OOS 3-5 - Novel soil ecosystems created by natural gas leaks

Monday, August 6, 2012: 2:50 PM
A105, Oregon Convention Center
Margaret Hendrick1, Courtney Carroll2 and Nathan Phillips1, (1)Earth and Environment, Boston University, Boston, MA, (2)Department of Geography and Environment, Boston University, Boston, MA
Background/Question/Methods:

We investigated the impacts of natural gas leaks from an urban distribution pipeline system on soil processes. We conducted this study in Boston, Massachusetts, one of the oldest cities in the United States. Boston has an aging natural gas distribution infrastructure, which provides an ideal environment in which to investigate the effects of pervasive natural gas leaks on urban ecosystems. In this study we addressed four questions: [1] Do soils exposed to elevated methane exhibit unique soil properties, microbial community structure, and/or microbial community composition? [2] What role does the microbial community play in mitigating or enhancing methane flux to the atmosphere? [3] Does vegetation play a role in moving methane into the atmosphere? [4] Are there correlations between gas flux rate or concentration and soil/vegetation impacts? Preliminary results from enzyme assay experiments characterize the enzymatic activity of the microbial community found in gassed soils. Carbon and nitrogen contained within soil microbial biomass is estimated using the chloroform fumigation-extraction method.

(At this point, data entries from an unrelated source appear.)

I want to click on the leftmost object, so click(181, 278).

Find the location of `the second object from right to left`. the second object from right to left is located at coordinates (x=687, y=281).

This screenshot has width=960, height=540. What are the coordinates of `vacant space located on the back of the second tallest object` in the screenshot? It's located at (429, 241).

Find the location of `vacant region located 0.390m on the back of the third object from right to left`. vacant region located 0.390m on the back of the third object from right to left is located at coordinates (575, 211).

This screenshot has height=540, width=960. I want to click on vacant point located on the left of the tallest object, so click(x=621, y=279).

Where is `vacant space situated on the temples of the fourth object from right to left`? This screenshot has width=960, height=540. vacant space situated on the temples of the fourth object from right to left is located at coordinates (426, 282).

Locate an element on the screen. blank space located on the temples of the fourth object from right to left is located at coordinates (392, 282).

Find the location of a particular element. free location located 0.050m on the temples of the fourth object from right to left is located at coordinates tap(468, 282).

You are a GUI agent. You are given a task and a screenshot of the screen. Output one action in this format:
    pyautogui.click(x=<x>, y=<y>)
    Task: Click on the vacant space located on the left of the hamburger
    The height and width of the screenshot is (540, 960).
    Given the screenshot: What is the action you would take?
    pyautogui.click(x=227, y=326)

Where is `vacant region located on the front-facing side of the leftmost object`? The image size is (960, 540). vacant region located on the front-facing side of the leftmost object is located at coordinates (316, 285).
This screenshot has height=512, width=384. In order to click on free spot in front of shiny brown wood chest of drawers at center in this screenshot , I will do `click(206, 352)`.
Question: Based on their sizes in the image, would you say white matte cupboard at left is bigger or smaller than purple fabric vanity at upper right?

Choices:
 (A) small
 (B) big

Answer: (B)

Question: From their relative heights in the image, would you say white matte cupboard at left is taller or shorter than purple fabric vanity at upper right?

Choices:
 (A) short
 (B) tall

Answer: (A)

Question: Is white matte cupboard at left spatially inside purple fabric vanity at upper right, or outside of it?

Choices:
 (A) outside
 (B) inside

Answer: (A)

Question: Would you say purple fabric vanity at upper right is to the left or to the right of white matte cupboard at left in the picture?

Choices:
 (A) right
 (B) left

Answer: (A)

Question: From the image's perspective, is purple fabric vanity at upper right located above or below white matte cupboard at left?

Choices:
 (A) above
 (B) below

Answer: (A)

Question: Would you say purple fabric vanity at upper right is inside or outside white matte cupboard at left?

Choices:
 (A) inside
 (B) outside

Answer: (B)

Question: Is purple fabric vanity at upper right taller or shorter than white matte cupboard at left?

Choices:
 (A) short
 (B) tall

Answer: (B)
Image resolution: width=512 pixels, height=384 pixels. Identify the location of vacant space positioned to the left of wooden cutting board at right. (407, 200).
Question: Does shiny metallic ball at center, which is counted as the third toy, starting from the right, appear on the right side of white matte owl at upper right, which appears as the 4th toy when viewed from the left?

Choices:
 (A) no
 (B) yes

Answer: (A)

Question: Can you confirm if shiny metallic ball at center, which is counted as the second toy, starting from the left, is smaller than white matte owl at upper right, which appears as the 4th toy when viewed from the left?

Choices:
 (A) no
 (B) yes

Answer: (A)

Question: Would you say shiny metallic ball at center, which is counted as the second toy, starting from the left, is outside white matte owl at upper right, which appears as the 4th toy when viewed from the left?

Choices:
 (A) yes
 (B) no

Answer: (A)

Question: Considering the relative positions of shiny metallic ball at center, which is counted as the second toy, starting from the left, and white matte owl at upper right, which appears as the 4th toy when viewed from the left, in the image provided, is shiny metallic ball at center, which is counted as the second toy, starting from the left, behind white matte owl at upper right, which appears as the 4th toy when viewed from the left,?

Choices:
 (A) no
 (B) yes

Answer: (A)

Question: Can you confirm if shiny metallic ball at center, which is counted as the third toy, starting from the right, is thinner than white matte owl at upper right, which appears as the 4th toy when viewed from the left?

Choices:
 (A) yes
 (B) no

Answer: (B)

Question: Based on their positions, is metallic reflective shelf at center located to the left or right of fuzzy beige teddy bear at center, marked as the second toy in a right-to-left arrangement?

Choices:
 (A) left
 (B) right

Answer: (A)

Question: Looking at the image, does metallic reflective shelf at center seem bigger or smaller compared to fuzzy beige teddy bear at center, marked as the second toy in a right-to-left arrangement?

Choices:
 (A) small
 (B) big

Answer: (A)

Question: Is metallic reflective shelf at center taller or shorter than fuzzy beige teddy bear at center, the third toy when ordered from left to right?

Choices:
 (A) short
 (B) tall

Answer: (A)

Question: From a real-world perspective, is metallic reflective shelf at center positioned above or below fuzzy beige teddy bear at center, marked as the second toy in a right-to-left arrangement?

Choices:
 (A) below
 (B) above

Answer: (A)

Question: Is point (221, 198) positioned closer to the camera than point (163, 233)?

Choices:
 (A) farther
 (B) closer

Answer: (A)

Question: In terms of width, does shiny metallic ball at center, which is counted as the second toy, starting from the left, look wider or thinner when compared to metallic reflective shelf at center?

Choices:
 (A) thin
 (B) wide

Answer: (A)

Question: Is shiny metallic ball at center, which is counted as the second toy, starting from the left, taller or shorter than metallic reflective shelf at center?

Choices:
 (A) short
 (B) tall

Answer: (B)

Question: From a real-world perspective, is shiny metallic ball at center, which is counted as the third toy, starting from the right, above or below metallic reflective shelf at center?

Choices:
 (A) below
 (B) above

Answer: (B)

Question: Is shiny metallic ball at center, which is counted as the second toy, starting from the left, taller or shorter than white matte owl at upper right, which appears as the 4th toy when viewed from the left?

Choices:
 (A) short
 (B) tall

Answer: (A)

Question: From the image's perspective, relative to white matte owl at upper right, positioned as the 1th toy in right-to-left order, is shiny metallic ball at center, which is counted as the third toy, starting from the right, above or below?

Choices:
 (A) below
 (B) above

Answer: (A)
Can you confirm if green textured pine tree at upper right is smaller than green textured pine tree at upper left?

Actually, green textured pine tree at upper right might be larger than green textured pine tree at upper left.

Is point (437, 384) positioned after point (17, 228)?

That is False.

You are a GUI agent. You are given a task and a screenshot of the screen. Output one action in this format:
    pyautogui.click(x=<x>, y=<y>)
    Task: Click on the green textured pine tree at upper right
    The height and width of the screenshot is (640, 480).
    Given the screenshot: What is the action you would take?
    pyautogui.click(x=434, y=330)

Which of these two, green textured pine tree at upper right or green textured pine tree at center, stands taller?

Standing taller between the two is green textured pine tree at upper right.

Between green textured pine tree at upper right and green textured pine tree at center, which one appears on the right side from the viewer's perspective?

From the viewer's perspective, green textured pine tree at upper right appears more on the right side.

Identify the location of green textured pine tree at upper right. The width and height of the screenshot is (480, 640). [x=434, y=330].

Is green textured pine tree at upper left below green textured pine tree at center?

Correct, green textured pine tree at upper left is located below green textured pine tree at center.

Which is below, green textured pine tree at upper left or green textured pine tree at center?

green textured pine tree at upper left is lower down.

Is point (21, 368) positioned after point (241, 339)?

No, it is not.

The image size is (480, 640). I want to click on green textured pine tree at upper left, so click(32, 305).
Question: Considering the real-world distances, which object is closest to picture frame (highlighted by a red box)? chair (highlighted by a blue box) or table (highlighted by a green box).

Finally, gassed pot experiments demonstrate the impact of methane on urban trees. 

Results/Conclusions:

Preliminary data show that gassed soils often exceed 90% methane and depress oxygen gas below 10%. Gassed soils are desiccated and anoxic, creating a virtually unexplored extremophile domain. Soil at leak sites often appears black and viscous, forming a crusty substance at the soil’s surface. Preliminary analyses of this soil reveal elevated levels of potassium and low levels of nitrate (NO3-N). While vegetation at leak sites suffered increased rates of mortality, preliminary investigation of still-living tissues reveals that methane at leak sites is able to invade below- and above-ground tissues. Trees and Ganoderma fungus at leak sites exhibit elevated levels of methane in their tissues and may act as conduits, moving methane from the soil into the atmosphere. Characterization of the effects of natural gas on soils, soil biota, and vegetation will inform carbon budget forecasts in urban centers, assist city planners in ameliorating affected soils and vegetation, and contribute to our understanding of methane’s role in global climate change.